Stop-and-frisk searches are widespread and repeatedly upheld by the courts even when merely based on such a loose standard as a police officer's "judgment and experience." Pretext-stops allow police to stop and look over cars based on the pretext of a traffic-code infringement, even when they openly admit the traffic violation is a pretext. As Georgetown University law professor David Cole points out, because virtually everyone violates a traffic violation, police can use these stops to search whomever they want. These searches are often combined with aggressive requests to search the driver's car. The courts have even held that the use of drug-sniffing dogs around cars or luggage doesn't even count as a search.
One objection to my argument is that people can remain free if they merely avoid activities that society's schoolmarms have prohibited (drugs, prostitution, gambling, open containers, and so on). Alexander cites one government study that found that 2-5 percent of prisoners are innocent, so the objection is problematic. Even if this were not the case, criminalizing the lives of millions of people when we know they will engage in recreational activities that victimize no one is hardly the mark of a free society.

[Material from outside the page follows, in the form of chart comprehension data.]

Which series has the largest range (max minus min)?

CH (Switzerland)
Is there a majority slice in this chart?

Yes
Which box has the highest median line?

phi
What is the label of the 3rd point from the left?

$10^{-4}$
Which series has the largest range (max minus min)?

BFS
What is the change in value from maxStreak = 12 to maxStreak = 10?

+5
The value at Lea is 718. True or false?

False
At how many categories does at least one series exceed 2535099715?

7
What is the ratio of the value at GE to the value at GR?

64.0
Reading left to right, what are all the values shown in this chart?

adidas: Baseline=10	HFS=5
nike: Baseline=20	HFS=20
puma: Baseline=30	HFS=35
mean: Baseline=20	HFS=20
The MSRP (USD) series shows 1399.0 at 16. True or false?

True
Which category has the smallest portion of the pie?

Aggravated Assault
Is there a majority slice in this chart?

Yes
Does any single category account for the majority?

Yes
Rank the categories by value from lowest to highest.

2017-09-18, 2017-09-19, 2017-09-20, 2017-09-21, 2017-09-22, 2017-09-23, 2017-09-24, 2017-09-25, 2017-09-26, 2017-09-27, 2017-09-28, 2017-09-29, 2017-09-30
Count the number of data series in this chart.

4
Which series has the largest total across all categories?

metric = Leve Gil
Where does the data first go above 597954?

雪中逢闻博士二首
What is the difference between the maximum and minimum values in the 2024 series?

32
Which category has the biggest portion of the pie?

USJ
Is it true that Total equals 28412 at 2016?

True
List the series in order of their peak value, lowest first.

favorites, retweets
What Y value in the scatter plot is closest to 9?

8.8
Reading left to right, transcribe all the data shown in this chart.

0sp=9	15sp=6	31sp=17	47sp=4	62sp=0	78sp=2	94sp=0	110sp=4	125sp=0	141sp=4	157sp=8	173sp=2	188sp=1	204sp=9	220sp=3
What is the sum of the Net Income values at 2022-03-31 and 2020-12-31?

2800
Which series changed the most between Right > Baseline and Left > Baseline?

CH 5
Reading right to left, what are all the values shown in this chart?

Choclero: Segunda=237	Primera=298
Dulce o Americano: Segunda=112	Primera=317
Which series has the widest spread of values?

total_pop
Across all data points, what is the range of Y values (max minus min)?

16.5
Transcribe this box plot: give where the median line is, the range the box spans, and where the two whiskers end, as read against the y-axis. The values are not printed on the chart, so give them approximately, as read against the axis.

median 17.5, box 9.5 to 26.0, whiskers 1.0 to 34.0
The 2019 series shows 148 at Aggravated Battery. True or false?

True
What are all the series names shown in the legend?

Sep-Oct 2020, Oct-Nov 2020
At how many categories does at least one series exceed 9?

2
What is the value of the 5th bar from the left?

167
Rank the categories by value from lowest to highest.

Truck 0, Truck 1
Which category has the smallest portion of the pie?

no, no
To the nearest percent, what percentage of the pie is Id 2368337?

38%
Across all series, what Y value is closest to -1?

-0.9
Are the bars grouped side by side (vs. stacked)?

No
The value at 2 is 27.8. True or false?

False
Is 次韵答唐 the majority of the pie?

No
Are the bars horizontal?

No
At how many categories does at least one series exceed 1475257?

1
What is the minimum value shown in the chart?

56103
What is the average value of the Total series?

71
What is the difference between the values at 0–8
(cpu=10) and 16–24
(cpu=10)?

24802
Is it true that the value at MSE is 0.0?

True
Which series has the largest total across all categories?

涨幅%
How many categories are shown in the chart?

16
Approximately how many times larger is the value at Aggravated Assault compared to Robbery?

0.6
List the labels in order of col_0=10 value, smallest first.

A second objection is that the U.S. has other benefits that make up for its outrageous criminal-justice system. This is doubtful. The fact that government at all levels takes more than one out of every three dollars earned suggests that the government doesn't respect economic liberty. Free countries simply don't take away a third of what you make.
A third objection is that the U.S. is still better than other countries. This sort of argument is the last refuge of a scoundrel. Consider this analogy. A weakling prisoner lives on C-Block and is occasionally victimized by prison rapists. When he reports what's going on to the warden, the warden tells him that he should love C-Block given the far worse treatment that weaklings get in the A- and B-Blocks. Even if other countries treat you worse, that is no reason to love your abusive country.
A fourth objection is that patriotism is aimed at the U.S. as a country and not its government. The problem is that it is unclear what is left when you subtract the government from the country. Perhaps what is left is love for the people who do not work for the government. It is unclear why our love should be directed at them rather than focused on a smaller group, such as one's family, neighborhood, or town. In any case, it's likely impossible to love hundreds of millions of people whom one does not know.
Patriotism toward an abusive country makes no sense. Despite the flag-waving, speeches, and salutes, the U.S. criminalizes oceans of people and is unworthy of such an outpouring of emotion.